◆ TEKST ŹRÓDŁOWY
^^^^^^^^

#wszechmocne

#Wszechmocne. Polski wynalazek leczy intymny problem. Może pomóc milionom kobiet

Autor: Iwona Wcisło / Data: 27.09.2023
Dr Urszula Herman pomaga kobietom w walce z nietrzymaniem moczu

Choć problem dotyka co trzecią Polkę powyżej 18. roku życia, wciąż nie mówi się o nim głośno.

Iwona Wcisło, dziennikarka Wirtualnej Polski: Według najnowszych danych Ministerstwa Zdrowia 30 proc. Polek po 18. roku życia boryka się z chorobami dna macicy. W przedziale wiekowym 50-60 lat problem dotyka połowę kobiet, a po 65. roku życia - aż 70 proc. Problem jest więc powszechny, ale o jego konsekwencjach, takich jak nietrzymanie moczu, wciąż nie mówi się głośno. Czy coś się w tej kwestii zmienia?

Dr Urszula Herman: Problemem nietrzymania moczu zajmuję się już 10 lat i nadal jest to temat tabu, choć widać światełko w tunelu. Edukacja jest na coraz wyższym poziomie, a co za tym idzie - rośnie też świadomość kobiet. Nie jest to może jeszcze duży odsetek, ale spotykam wiele pań, które chcą ćwiczyć mięśnie dna miednicy pod okiem fizjoterapeutki uroginekologicznej nie tylko po porodzie, ale jeszcze przed zajściem w ciążę. I to jest bardzo rozsądne podejście. Niestety, w przypadku problemów czas od pojawienia się pierwszych objawów do zgłoszenia się po pomoc wciąż jest zbyt długi.

Ile mniej więcej wynosi?

Wg moich badań średnio 9 lat.

Strasznie długo. Dlaczego to zajmuje kobietom tyle czasu?

^^^^^^^^

(Wpisy zbioru danych)
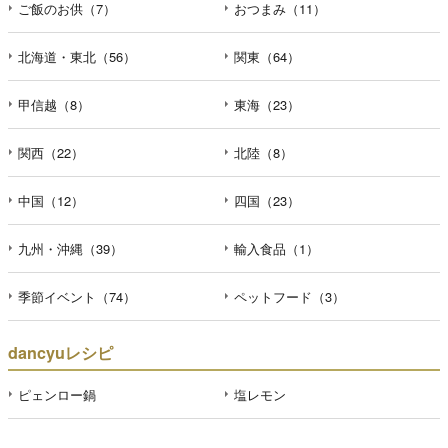
ご飯のお供（7）
おつまみ（11）
北海道・東北（56）
関東（64）
甲信越（8）
東海（23）
関西（22）
北陸（8）
中国（12）
四国（23）
九州・沖縄（39）
輸入食品（1）
季節イベント（74）
ペットフード（3）
dancyuレシピ
ピェンロー鍋
塩レモン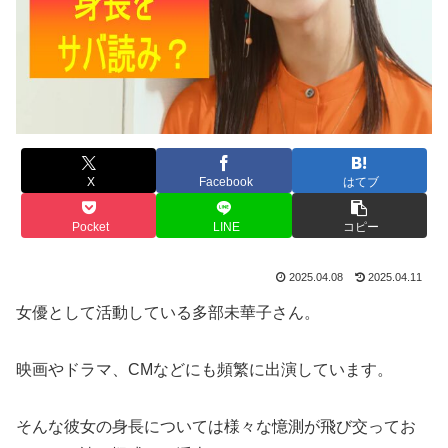
X
Facebook
はてブ
Pocket
LINE
コピー
2025.04.08
2025.04.11
女優として活動している多部未華子さん。
映画やドラマ、CMなどにも頻繁に出演しています。
そんな彼女の身長については様々な憶測が飛び交ってお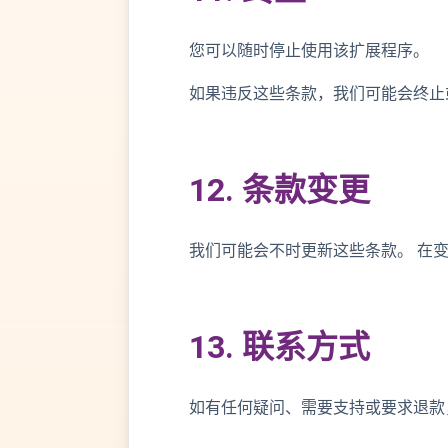
您可以随时停止使用该扩展程序。
如果违反这些条款，我们可能会终止
12. 条款变更
我们可能会不时更新这些条款。 在
13. 联系方式
如有任何疑问、需要支持或要求退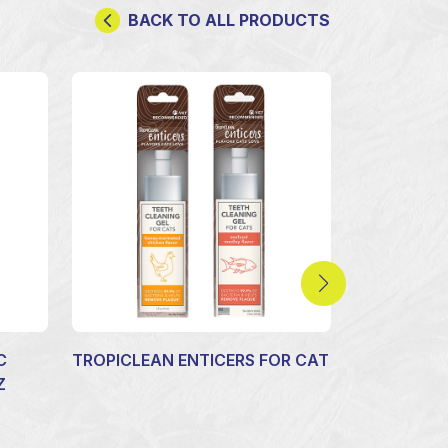
BACK TO ALL PRODUCTS
C
TROPICLEAN ENTICERS FOR CAT
TROPICLEA
Z
CERTIFIED
COLLECTIO
REOCMMEN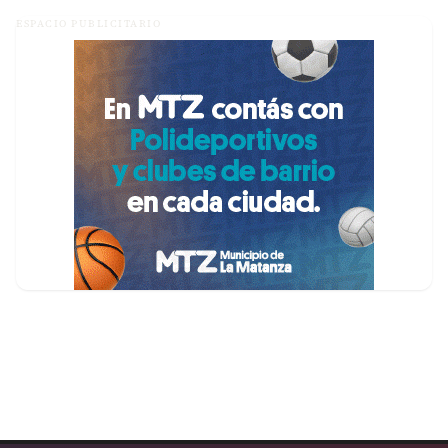
ESPACIO PUBLICITARIO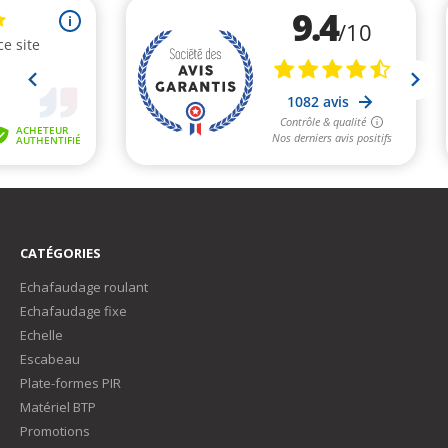
CATÉGORIES
Echafaudage roulant
Echafaudage fixe
Echelle
Escabeau
Plate-formes PIR
Matériel BTP
Promotions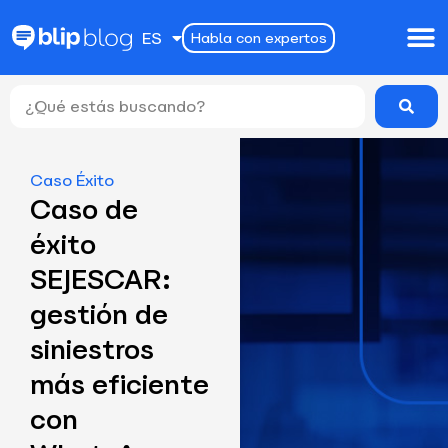
EN
ES
Habla con expertos
PT
Caso Éxito
Caso de
éxito
SEJESCAR:
gestión de
siniestros
más eficiente
con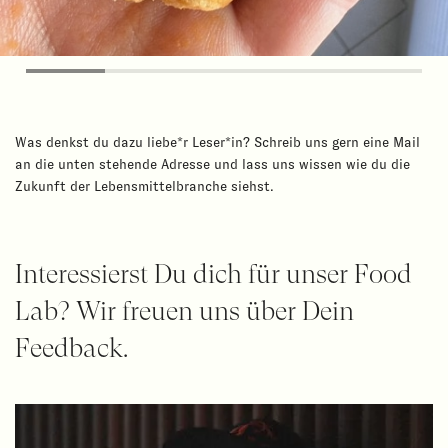
Was denkst du dazu liebe*r Leser*in? Schreib uns gern eine Mail
an die unten stehende Adresse und lass uns wissen wie du die
Zukunft der Lebensmittelbranche siehst.
Interessierst Du dich für unser Food
Lab? Wir freuen uns über Dein
Feedback.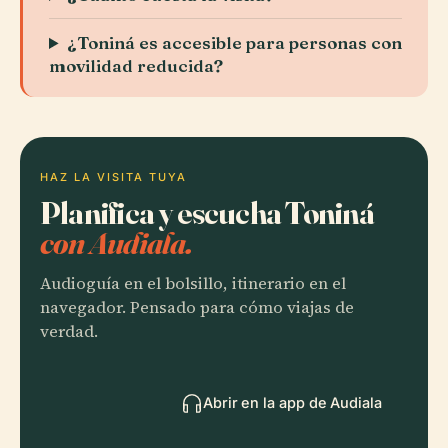
¿Toniná es accesible para personas con
movilidad reducida?
HAZ LA VISITA TUYA
Planifica y escucha Toniná
con Audiala.
Audioguía en el bolsillo, itinerario en el
navegador. Pensado para cómo viajas de
verdad.
Abrir en la app de Audiala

^^^^^^^^

◆ POLECENIA
**a.** Ile lat według badań dr Urszuli Herman mija średnio, zanim kobieta z pierwszymi objawami zgłosi się po pomoc? Odpowiedz na podstawie wywiadu o nietrzymaniu moczu.
**b.** Wyjaśnij na podstawie wywiadu o nietrzymaniu moczu, dlaczego według dr Urszuli Herman rośnie świadomość kobiet w tej sprawie.
**c.** Skopiuj wiernie fragment wywiadu o nietrzymaniu moczu, zaczynając od słów „#Wszechmocne. Polski wynalazek” i idąc aż po słowa „w tej kwestii zmienia?”.

◆ ODPOWIEDZI DO ZADAŃ
**a.** Średnio 9 lat.

**b.** Dr Urszula Herman uważa, że świadomość kobiet rośnie, ponieważ edukacja stoi na coraz wyższym poziomie.

**c.**
#Wszechmocne. Polski wynalazek leczy intymny problem. Może pomóc milionom kobiet

Autor: Iwona Wcisło / Data: 27.09.2023
Dr Urszula Herman pomaga kobietom w walce z nietrzymaniem moczu

Choć problem dotyka co trzecią Polkę powyżej 18. roku życia, wciąż nie mówi się o nim głośno.

Iwona Wcisło, dziennikarka Wirtualnej Polski: Według najnowszych danych Ministerstwa Zdrowia 30 proc. Polek po 18. roku życia boryka się z chorobami dna macicy. W przedziale wiekowym 50-60 lat problem dotyka połowę kobiet, a po 65. roku życia - aż 70 proc. Problem jest więc powszechny, ale o jego konsekwencjach, takich jak nietrzymanie moczu, wciąż nie mówi się głośno. Czy coś się w tej kwestii zmienia?